Tout comme leur consoeurs kurdes, elles ont bravé les traditions pour rejoindre les rangs des Force démocratiques syriennes (FDS) afin de combattre la plus importante organisation de djihadistes au monde.

Jusqu’alors, seules les femmes kurdes s’étaient engagées dans la lutte contre les djihadistes de l’État Islamique. Cependant, depuis quelques temps, dans cette région du nord est-syrien connu pour être le fief de Daech en Syrie, des femmes arabes ont décidé de rejoindre leur consoeurs kurdes pour chasser les intégristes de leur pays.

« Mon but est de libérer la femme de l’oppression de Daech mais aussi de l’oppression de la société »

Batoul n’a que 21 ans, elle dit avoir du braver l’autorité de ses parents pour aller au front. En effet, contrairement aux combattantes kurdes qui portent depuis longtemps les armes, les femmes arabes elles, sortent de l’ordinaire et sont mal perçues au sein de la société et de leurs familles. Cette combattante originaire des Al-Charabyé, qui est l’un des clans conservateur les plus connus du nord-est syrien, se décrit comme une rebelle. Ayant été confrontée au dilemme d’abandonner les armes ou d’être reniée par sa famille, Batoul a fait le choix de se battre.
Elle se trouve donc aujourd’hui sur le champ de bataille avec ses compagnes d’armes dans un but, celui de délivrer sa province des radicaux. Mais, le combat ne s’arrête pas la, l’objectif est également pour ces femmes d’obtenir une évolution de leur statut dans la société.

« Mon but est de libérer la femme de l’oppression de Daech mais aussi de l’oppression de la société ». Il est important de préciser que dans cette région, les femmes sont confrontées à la persistance du poids dominant des traditions et du religieux. Mais malgré cette pression et ce conservatisme, ces femmes n’abdiquent pas, elles refusent de rendre les armes et revendiquent leurs idées. Leur voix se fait entendre puisque le nombre de combattantes arabes ayant rejoint les FDS s’élève actuellement à plus de 1.000, assure l’une des porte-paroles des YPG (Unités de protection du peuple).
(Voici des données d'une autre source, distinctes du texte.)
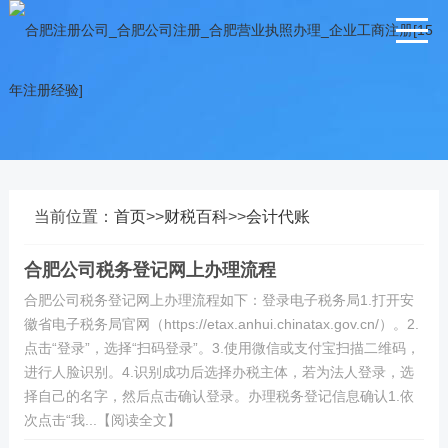
当前位置：
首页
>>
财税百科
>>
会计代账
合肥公司税务登记网上办理流程
合肥公司税务登记网上办理流程如下：登录电子税务局1.打开安
徽省电子税务局官网（https://etax.anhui.chinatax.gov.cn/）。2.
点击“登录”，选择“扫码登录”。3.使用微信或支付宝扫描二维码，
进行人脸识别。4.识别成功后选择办税主体，若为法人登录，选
择自己的名字，然后点击确认登录。办理税务登记信息确认1.依
次点击“我...【阅读全文】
C’est l’histoire de femmes courageuses et engagées dans plusieurs combats, qu’ils soient militaires ou idéologiques. C’est l’histoire de femmes ayant bravé les traditions de leur société pour faire valoir leurs droits. Ces femmes ont été confrontées pour la plupart à un dilemme, celui de se faire renier par leurs propres familles pour ne pas abandonner le combat et porter haut leurs convictions. De plus, elles mènent ce combat pour elles mais aussi pour toutes les autres femmes prisonnières qu’elles souhaitent émanciper. À la suite des nombreux succès rencontrés contre l’État Islamique, il est possible qu’un mérite soit accorder à ces femmes, même si la plus belle des récompenses sera pour elles, une valorisation de leur statut au sein de la société.